昭和天皇と同じ日に生まれた母は、この春に七十五歳になっていた。こんなにも老いた母がようやく後期高齢者となったのだった。保険証もその七月に変わっていた。
そして、二〇二三年十二月になった。私は夜中、特養から電話を受けた。母が食事中に誤嚥してしまい、提携病院に緊急搬送されるということだった。万が一のことがあるので、私にもきて欲しいということだった。私は車で駆けつけた。はじめて会う特養の職員に経緯を説明してもらった。誤嚥性肺炎になったけれども、命に別状はなさそうということだった。医師は慎重に「とはいえ、万が一がないとは言えない」というので、私はその夜、姉に電話をして、翌日千葉市の病院まで来てもらうよう頼んだ。一瞬だけ、母に会うことができた。
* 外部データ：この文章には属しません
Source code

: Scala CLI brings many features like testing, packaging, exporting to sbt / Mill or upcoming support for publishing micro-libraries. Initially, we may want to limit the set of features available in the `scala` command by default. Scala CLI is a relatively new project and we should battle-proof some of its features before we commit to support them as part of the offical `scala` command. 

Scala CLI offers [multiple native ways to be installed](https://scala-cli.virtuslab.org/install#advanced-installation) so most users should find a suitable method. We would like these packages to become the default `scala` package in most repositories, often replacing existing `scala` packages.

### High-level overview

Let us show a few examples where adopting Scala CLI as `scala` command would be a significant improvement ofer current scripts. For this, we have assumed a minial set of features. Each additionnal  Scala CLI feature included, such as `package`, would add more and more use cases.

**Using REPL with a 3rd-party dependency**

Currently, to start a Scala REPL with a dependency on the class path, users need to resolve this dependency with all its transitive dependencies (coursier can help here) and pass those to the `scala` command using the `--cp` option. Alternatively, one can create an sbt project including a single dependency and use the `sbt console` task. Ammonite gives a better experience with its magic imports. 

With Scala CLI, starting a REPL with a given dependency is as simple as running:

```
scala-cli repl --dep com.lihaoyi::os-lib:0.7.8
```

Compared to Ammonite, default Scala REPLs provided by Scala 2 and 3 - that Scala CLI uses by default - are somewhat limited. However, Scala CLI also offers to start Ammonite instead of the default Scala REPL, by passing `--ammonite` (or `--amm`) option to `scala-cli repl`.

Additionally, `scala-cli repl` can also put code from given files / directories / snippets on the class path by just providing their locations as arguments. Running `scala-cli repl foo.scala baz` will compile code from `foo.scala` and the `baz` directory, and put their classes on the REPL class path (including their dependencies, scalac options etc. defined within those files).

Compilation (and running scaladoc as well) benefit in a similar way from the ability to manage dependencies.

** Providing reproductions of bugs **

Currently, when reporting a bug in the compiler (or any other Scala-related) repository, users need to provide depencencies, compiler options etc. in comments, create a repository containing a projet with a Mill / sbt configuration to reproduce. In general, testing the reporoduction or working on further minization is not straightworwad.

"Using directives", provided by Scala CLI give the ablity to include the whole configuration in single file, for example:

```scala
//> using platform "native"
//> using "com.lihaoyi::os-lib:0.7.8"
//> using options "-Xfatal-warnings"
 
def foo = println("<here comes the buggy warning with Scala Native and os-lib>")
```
母には意識があって、ゴロゴロと喉を鳴らしながら、「フミちゃん、苦しい」とだけ言っていた。
翌日、病院に訪れた姉と一緒に受付にいくと、予約がないと面会できない、とすげなく断られてしまった。私は食い下がり、昨晩十時頃に医師が「明日お姉さんも呼んでおいた方がいい」と言ったのだ。そちらが言ったのだから、こうして来ている。だったらそのとき面会の予約を取るようになぜ言わなかったのか? 医師に確認をとって欲しい。その結果、面会できるようになった。母は呼吸器をつけて、眠っていた。このとき会話したかどうか、よく覚えていない。病院を去るときに次回は次回はかならず予約を取るように言われた。平均入院期間は一ヶ月ということだったので、私は二週間後の金曜日に予約を取った。
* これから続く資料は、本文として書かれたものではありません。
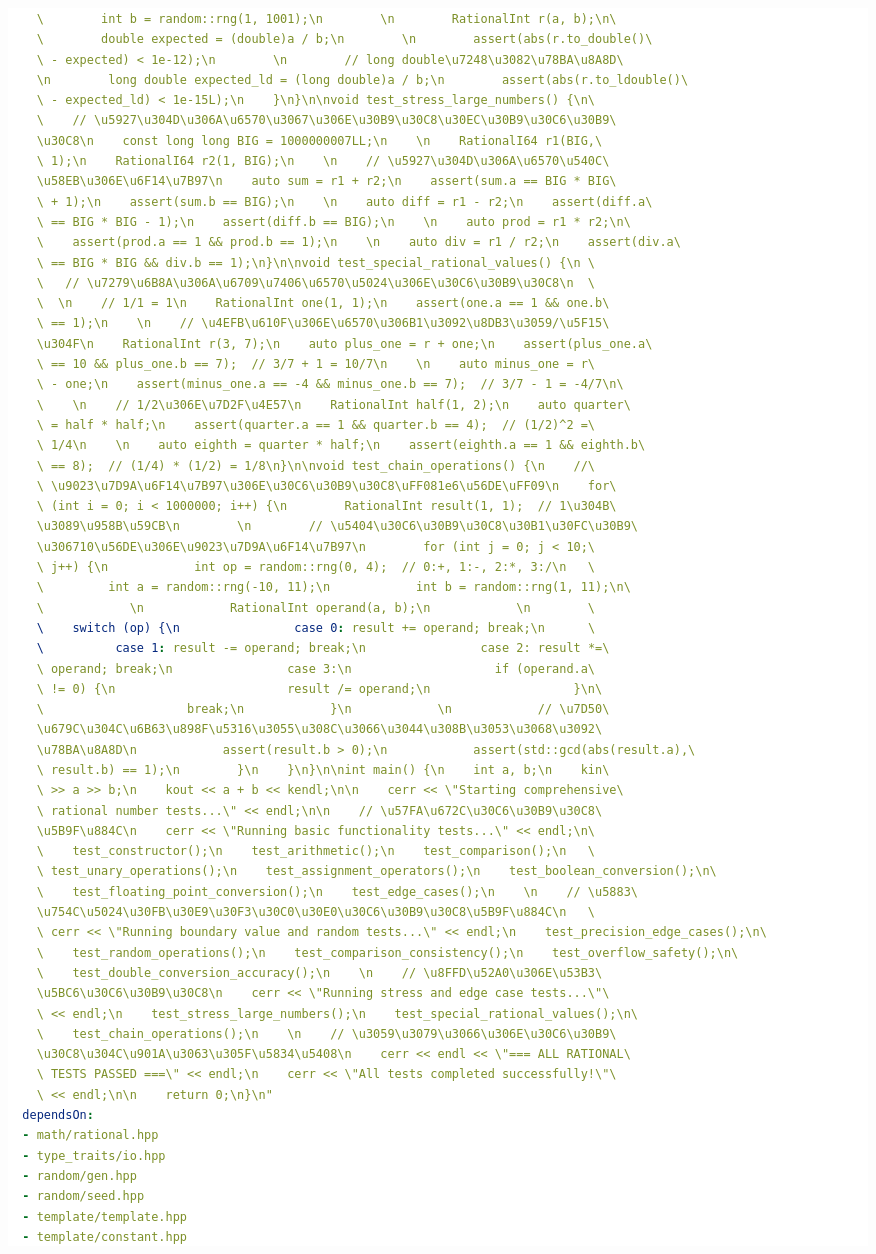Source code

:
 ```yaml
    \        int b = random::rng(1, 1001);\n        \n        RationalInt r(a, b);\n\
    \        double expected = (double)a / b;\n        \n        assert(abs(r.to_double()\
    \ - expected) < 1e-12);\n        \n        // long double\u7248\u3082\u78BA\u8A8D\
    \n        long double expected_ld = (long double)a / b;\n        assert(abs(r.to_ldouble()\
    \ - expected_ld) < 1e-15L);\n    }\n}\n\nvoid test_stress_large_numbers() {\n\
    \    // \u5927\u304D\u306A\u6570\u3067\u306E\u30B9\u30C8\u30EC\u30B9\u30C6\u30B9\
    \u30C8\n    const long long BIG = 1000000007LL;\n    \n    RationalI64 r1(BIG,\
    \ 1);\n    RationalI64 r2(1, BIG);\n    \n    // \u5927\u304D\u306A\u6570\u540C\
    \u58EB\u306E\u6F14\u7B97\n    auto sum = r1 + r2;\n    assert(sum.a == BIG * BIG\
    \ + 1);\n    assert(sum.b == BIG);\n    \n    auto diff = r1 - r2;\n    assert(diff.a\
    \ == BIG * BIG - 1);\n    assert(diff.b == BIG);\n    \n    auto prod = r1 * r2;\n\
    \    assert(prod.a == 1 && prod.b == 1);\n    \n    auto div = r1 / r2;\n    assert(div.a\
    \ == BIG * BIG && div.b == 1);\n}\n\nvoid test_special_rational_values() {\n \
    \   // \u7279\u6B8A\u306A\u6709\u7406\u6570\u5024\u306E\u30C6\u30B9\u30C8\n  \
    \  \n    // 1/1 = 1\n    RationalInt one(1, 1);\n    assert(one.a == 1 && one.b\
    \ == 1);\n    \n    // \u4EFB\u610F\u306E\u6570\u306B1\u3092\u8DB3\u3059/\u5F15\
    \u304F\n    RationalInt r(3, 7);\n    auto plus_one = r + one;\n    assert(plus_one.a\
    \ == 10 && plus_one.b == 7);  // 3/7 + 1 = 10/7\n    \n    auto minus_one = r\
    \ - one;\n    assert(minus_one.a == -4 && minus_one.b == 7);  // 3/7 - 1 = -4/7\n\
    \    \n    // 1/2\u306E\u7D2F\u4E57\n    RationalInt half(1, 2);\n    auto quarter\
    \ = half * half;\n    assert(quarter.a == 1 && quarter.b == 4);  // (1/2)^2 =\
    \ 1/4\n    \n    auto eighth = quarter * half;\n    assert(eighth.a == 1 && eighth.b\
    \ == 8);  // (1/4) * (1/2) = 1/8\n}\n\nvoid test_chain_operations() {\n    //\
    \ \u9023\u7D9A\u6F14\u7B97\u306E\u30C6\u30B9\u30C8\uFF081e6\u56DE\uFF09\n    for\
    \ (int i = 0; i < 1000000; i++) {\n        RationalInt result(1, 1);  // 1\u304B\
    \u3089\u958B\u59CB\n        \n        // \u5404\u30C6\u30B9\u30C8\u30B1\u30FC\u30B9\
    \u306710\u56DE\u306E\u9023\u7D9A\u6F14\u7B97\n        for (int j = 0; j < 10;\
    \ j++) {\n            int op = random::rng(0, 4);  // 0:+, 1:-, 2:*, 3:/\n   \
    \         int a = random::rng(-10, 11);\n            int b = random::rng(1, 11);\n\
    \            \n            RationalInt operand(a, b);\n            \n        \
    \    switch (op) {\n                case 0: result += operand; break;\n      \
    \          case 1: result -= operand; break;\n                case 2: result *=\
    \ operand; break;\n                case 3:\n                    if (operand.a\
    \ != 0) {\n                        result /= operand;\n                    }\n\
    \                    break;\n            }\n            \n            // \u7D50\
    \u679C\u304C\u6B63\u898F\u5316\u3055\u308C\u3066\u3044\u308B\u3053\u3068\u3092\
    \u78BA\u8A8D\n            assert(result.b > 0);\n            assert(std::gcd(abs(result.a),\
    \ result.b) == 1);\n        }\n    }\n}\n\nint main() {\n    int a, b;\n    kin\
    \ >> a >> b;\n    kout << a + b << kendl;\n\n    cerr << \"Starting comprehensive\
    \ rational number tests...\" << endl;\n\n    // \u57FA\u672C\u30C6\u30B9\u30C8\
    \u5B9F\u884C\n    cerr << \"Running basic functionality tests...\" << endl;\n\
    \    test_constructor();\n    test_arithmetic();\n    test_comparison();\n   \
    \ test_unary_operations();\n    test_assignment_operators();\n    test_boolean_conversion();\n\
    \    test_floating_point_conversion();\n    test_edge_cases();\n    \n    // \u5883\
    \u754C\u5024\u30FB\u30E9\u30F3\u30C0\u30E0\u30C6\u30B9\u30C8\u5B9F\u884C\n   \
    \ cerr << \"Running boundary value and random tests...\" << endl;\n    test_precision_edge_cases();\n\
    \    test_random_operations();\n    test_comparison_consistency();\n    test_overflow_safety();\n\
    \    test_double_conversion_accuracy();\n    \n    // \u8FFD\u52A0\u306E\u53B3\
    \u5BC6\u30C6\u30B9\u30C8\n    cerr << \"Running stress and edge case tests...\"\
    \ << endl;\n    test_stress_large_numbers();\n    test_special_rational_values();\n\
    \    test_chain_operations();\n    \n    // \u3059\u3079\u3066\u306E\u30C6\u30B9\
    \u30C8\u304C\u901A\u3063\u305F\u5834\u5408\n    cerr << endl << \"=== ALL RATIONAL\
    \ TESTS PASSED ===\" << endl;\n    cerr << \"All tests completed successfully!\"\
    \ << endl;\n\n    return 0;\n}\n"
  dependsOn:
  - math/rational.hpp
  - type_traits/io.hpp
  - random/gen.hpp
  - random/seed.hpp
  - template/template.hpp
  - template/constant.hpp
```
そして、二〇二三年十二月一五日になった。午後が母との面会予約時間だった。朝の八時ぐらいに病院から電話が入っていた。面会について準備が必要なのかと思って九時ごろに折り返すと、病状が急変したのですぐにきて欲しい、とのことだった。なにがどう急変したのかわからなかったが、私はすぐに車で病院に向かった。自宅からは三〇分ぐらいだった。病院につくと、私は母のベッドがあった部屋とは違う部屋に通された。ピーという甲高い音が鳴り続けていた。看護師がやってきて、母は今朝がた朝食を食べた後に看護師と会話をしている最中、急に胸を押さえ、そのまま亡くなったそうだった。突発性の致死的な不整脈、というのが診断内容だった。母の頬に手を当てた。まだ少し暖かかった。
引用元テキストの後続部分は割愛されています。